Ippocrate era soprattutto un osservatore, che sapeva come registrare un
caso in modo chiaro e conciso e non andava alla ricerca delle guarigioni
strepitose, ma registrava imparzialmente successi e insuccessi. Nei
libri Delle Epidemie (42 casi registrati), il tasso di mortalità è alto,
pari al 60%, ma va tenuto presente che per la maggior parte si trattava
di malattie gravi e acute. Ad esempio, la malaria era allora assai
comune e aveva molto spesso esito mortale, come la dissenteria e i
traumi cranici. La seguente descrizione può riguardare un caso di
malaria perniciosa: «Fillisco abita presso le mura. Primo giorno: si
mette a letto con febbre alta e sudorazione; notte agitata. Terzo
giorno: verso il mezzodì, sembra che la febbre sia caduta, ma verso sera
febbre alta, sudorazione, sete, lingua secca, orina scura. Insonnia,
delirio. Quinto giorno: notte agitata, frasi senza senso, orina scura,
sudore freddo. Verso mezzogiorno del sesto giorno, la morte. Per tutto
il tempo, la respirazione fu intermittente e profonda, come se si
ricordasse di dover respirare». Quest'ultima frase descrive ciò che ora
chiamiamo 'respiro di Cheyne-Stokes'. Ecco invece la descrizione di un
caso di trauma cranico seguito da otite e meningite: «La figlia di
Nerio, una bella ragazza di vent'anni, gioca con una sua amica che la
colpisce con la mano aperta sulla sommità del capo. La ragazza vede
calare le tenebre davanti agli occhi e perde il respiro; tornata a casa,
è assalita da febbre acuta col mal di capo, diventa rossa in viso. Al
settimo giorno le esce dall'orecchio destro più di una coppa di pus
fetido e rossastro e la ragazza sembra riaversi un poco.
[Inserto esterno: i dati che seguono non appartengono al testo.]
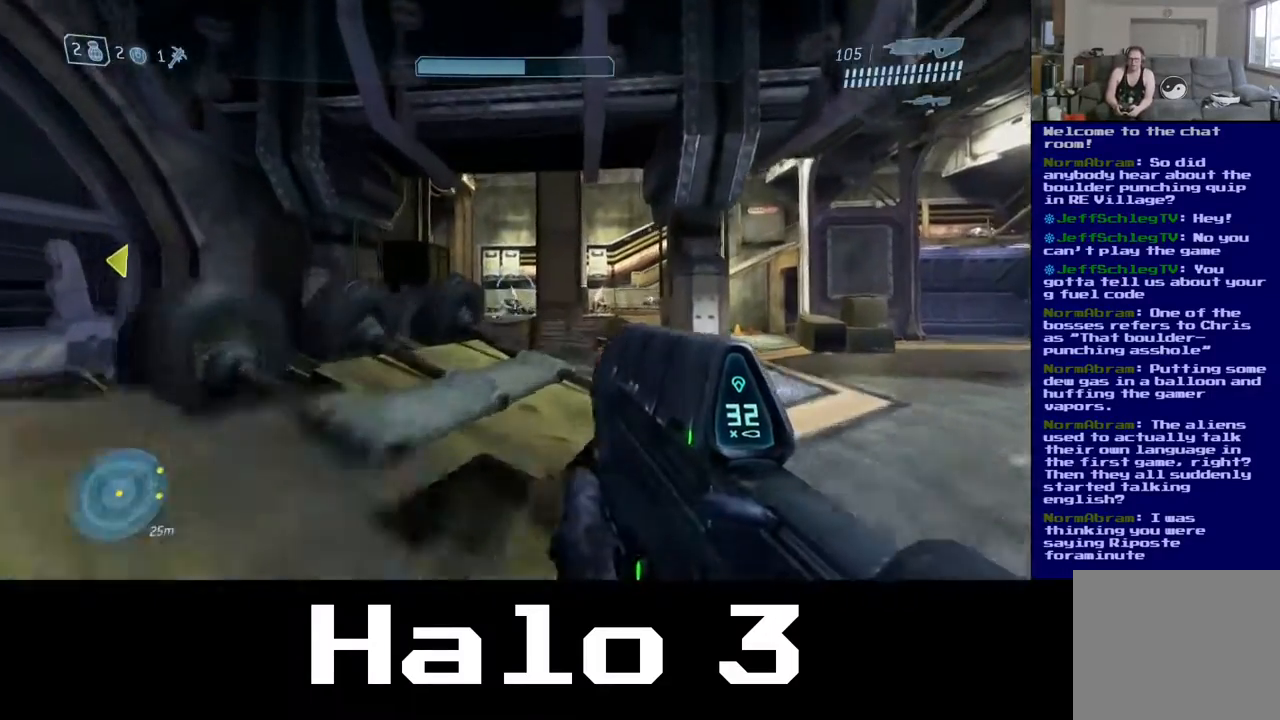
{"buttons": [], "left_stick": "up", "right_stick": "down", "events": [[83, "A", "up"], [250, "right_stick", "down"]]}
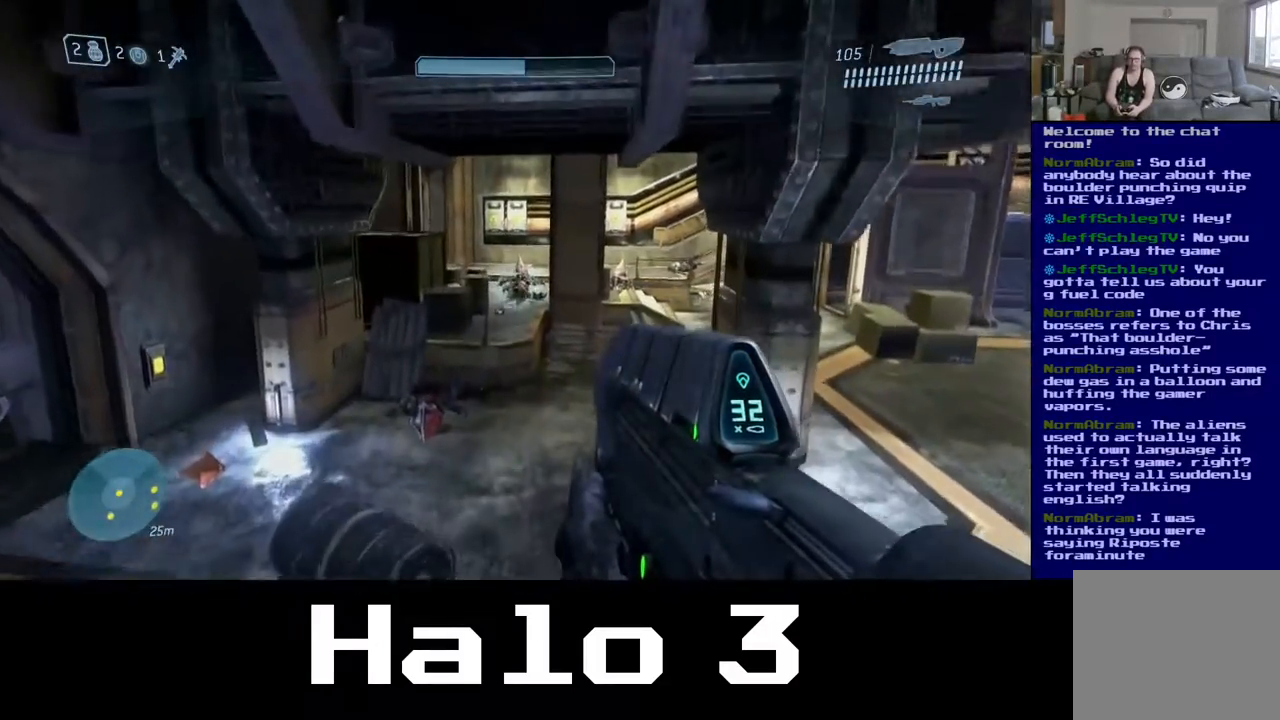
{"buttons": [], "left_stick": "up", "right_stick": "center", "events": [[17, "right_stick", "center"]]}
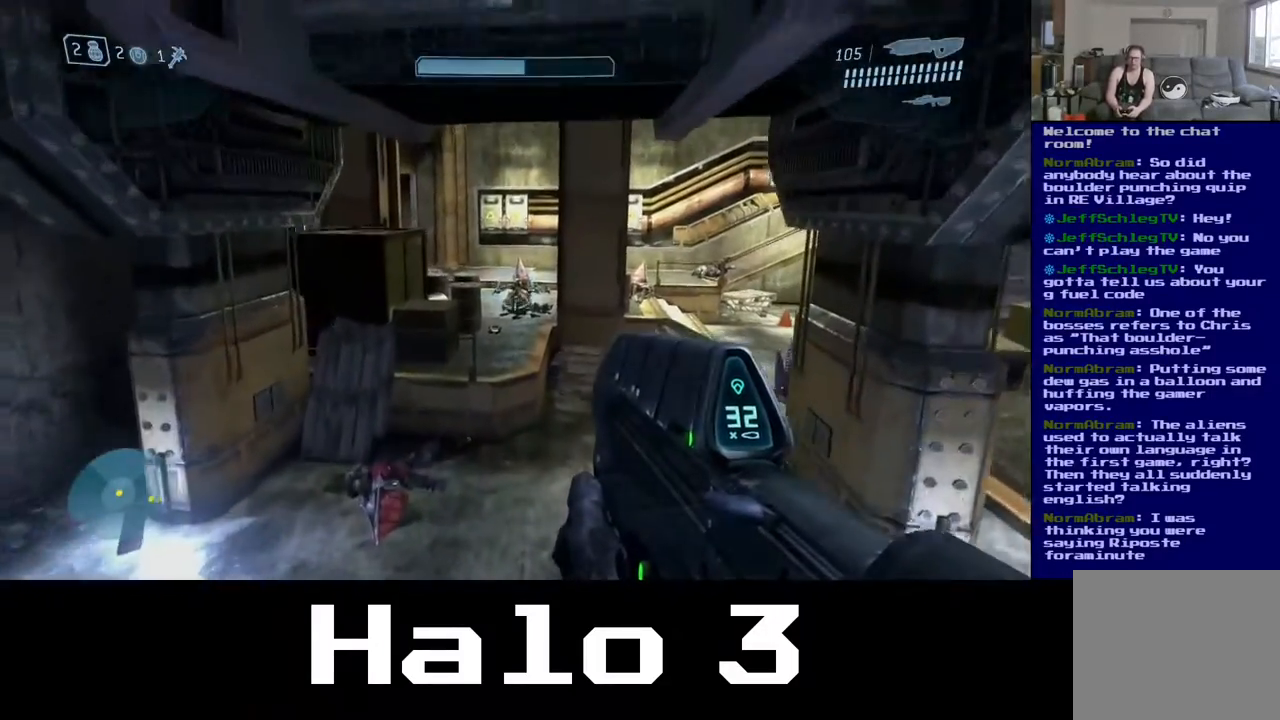
{"buttons": [], "left_stick": "up", "right_stick": "center", "events": []}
Ma la febbre
riprende e la ragazza cade in stato comatoso; perduta la parola, il lato
destro della faccia è tirato; seguono spasmi, tremiti e dispnea, la
lingua e gli occhi rimangono paralizzati, muore al nono giorno».
Ippocrate nelle sue terapie (i suoi metodi possono essere studiati in
Regime nelle malattie acute) faceva scarso uso di farmaci, sorvegliava
il decorso della malattia e non interferiva con la natura, sapendo che
nella maggior parte delle malattie vi è una tendenza alla guarigione
spontanea,secondo il principio della 'vis medicatrix naturae':
«L'organismo» affermava «è il medico delle nostre malattie», cioè
dobbiamo astenerci da interventi inopportuni; e ancora: «il malato, chi
lo assiste e le circostanze esterne devono cooperare». Tuttavia, egli
dava assennati consigli, faceva fare bagni e fomenti quando occorrevano
e prescriveva semplici diete a base di polenta d'orzo e miele. La
bevanda consigliata in caso di sofferenze era l'ossimiele (aceto e
miele), mentre in caso di sete molto forte suggeriva di dare da bere
idromele (acqua e miele): oggi al posto del miele somministriamo
glucosio.
Oltre a praticare la medicina, Ippocrate era anche un buon chirurgo:
estraeva pus, accomodava fratture, riduceva lussazioni (usando una panca
o tavola speciale) e praticava anche la trapanazione del cranio, come ci
descrive chiaramente nell'opera Delle ferite al capo (XXI). Ecco un
brano che potrebbe essere stato scritto oggi: «Le unghie [del chirurgo]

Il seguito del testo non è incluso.